Tuesday, January 10, 2017

Arrested and Paying a Fine Even When a Person is Not Convicted or Even Tried

Just Another Day in the So-Called Free and Democratic America
The Supreme Court will consider whether to take up a case from Minnesota surrounding
the collection of “booking fees.” CreditAl Drago/The New York Times

It turns out the innocent until proven guilty concept in American justice is like almost every other ideal in America, it really doesn’t exist.

Kentucky bills people held in its jails for the costs of incarcerating them, even if all charges are later dismissed. In Colorado, five towns raise more than 30 percent of their revenue from traffic tickets and fines.

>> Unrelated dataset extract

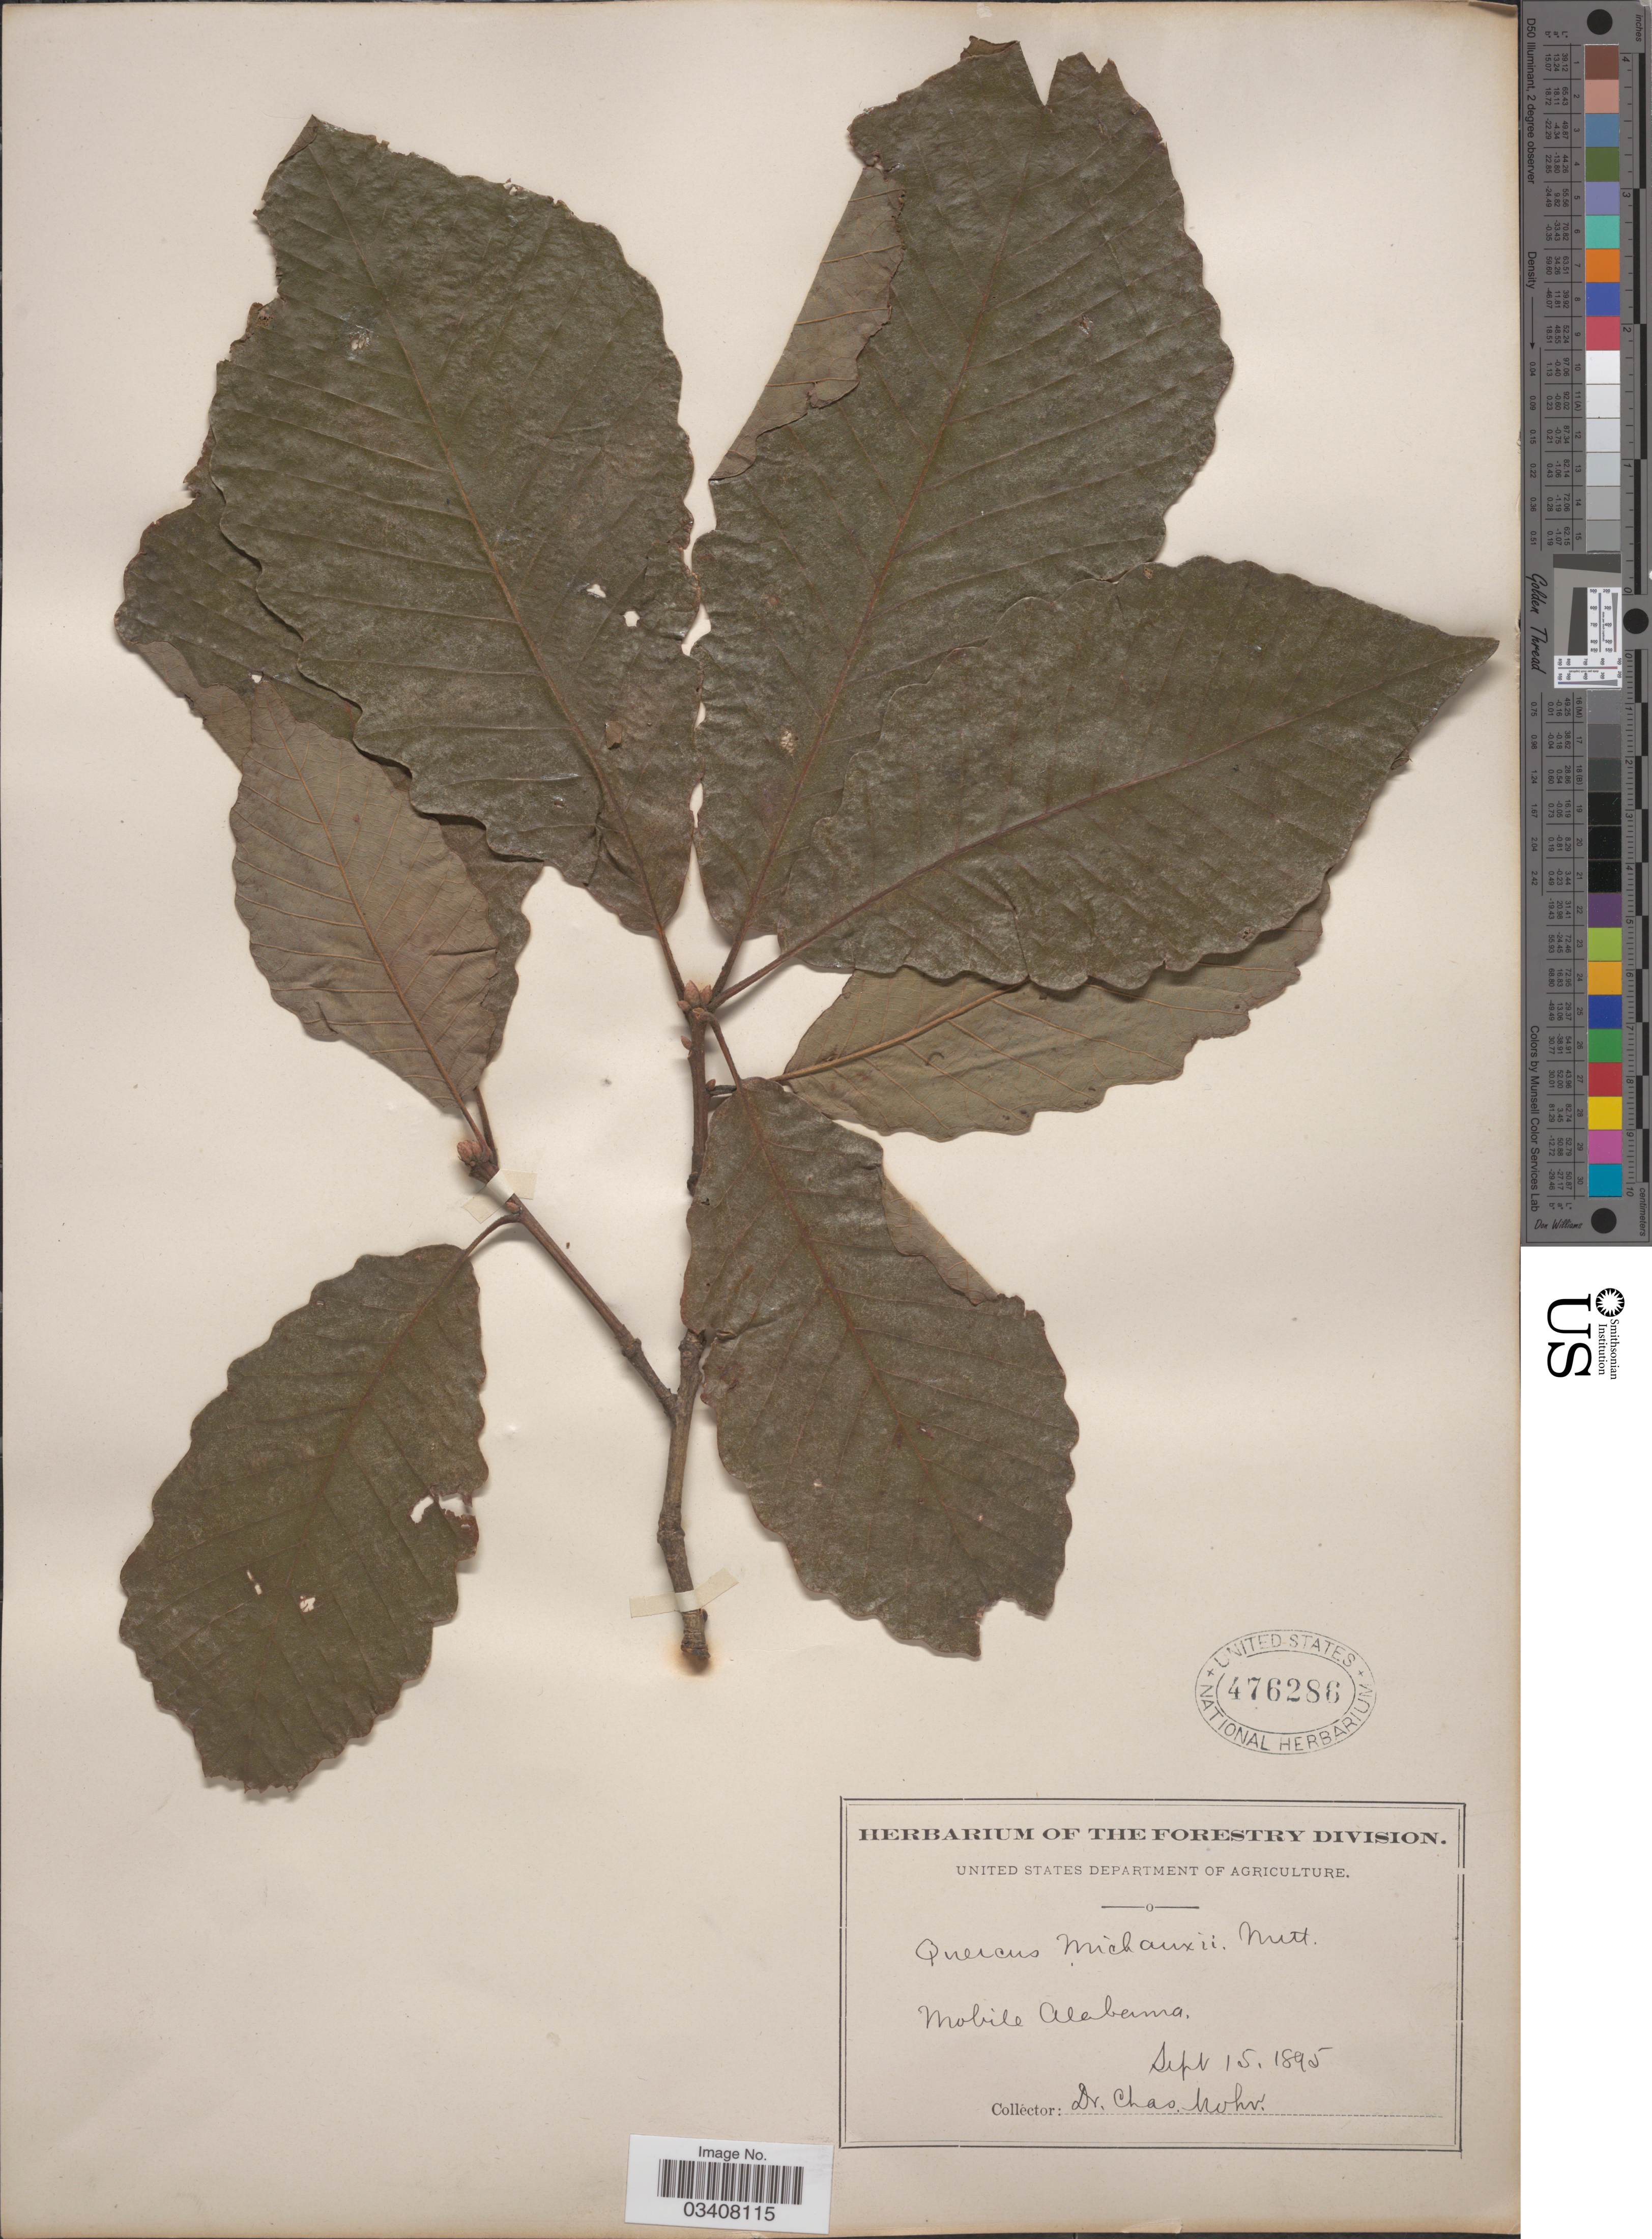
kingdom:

In Ferguson, Mo., “city officials have consistently set maximizing revenue as the priority for Ferguson’s law enforcement activity,” a Justice Department report found last year.

That’s right, in America you can be arrested and later let go with no conviction yet still have to pay money.  Whether or not this is legal will be argued before the Supreme Court in January.  The practice is so deplorable that Ramsey county in Minnesota didn’t even file a brief in support of their policy to charge anyone arrested a $25.00 fee even if they are later released with no charges.

Ramsey County did not bother to submit a response in the Supreme Court. “We have not filed a brief in opposition to the petition, nor do we plan to,” Mr. Hiveley said in a Dec. 8 email. The county, he said, would take its chances before the justices without presenting its side of the story.

Surprisingly conservatives are on the side of justice this time, arguing against the policy.  Anyone want to bet that at least a few conservatives on the Court won’t be on the side of justice?  Anyone?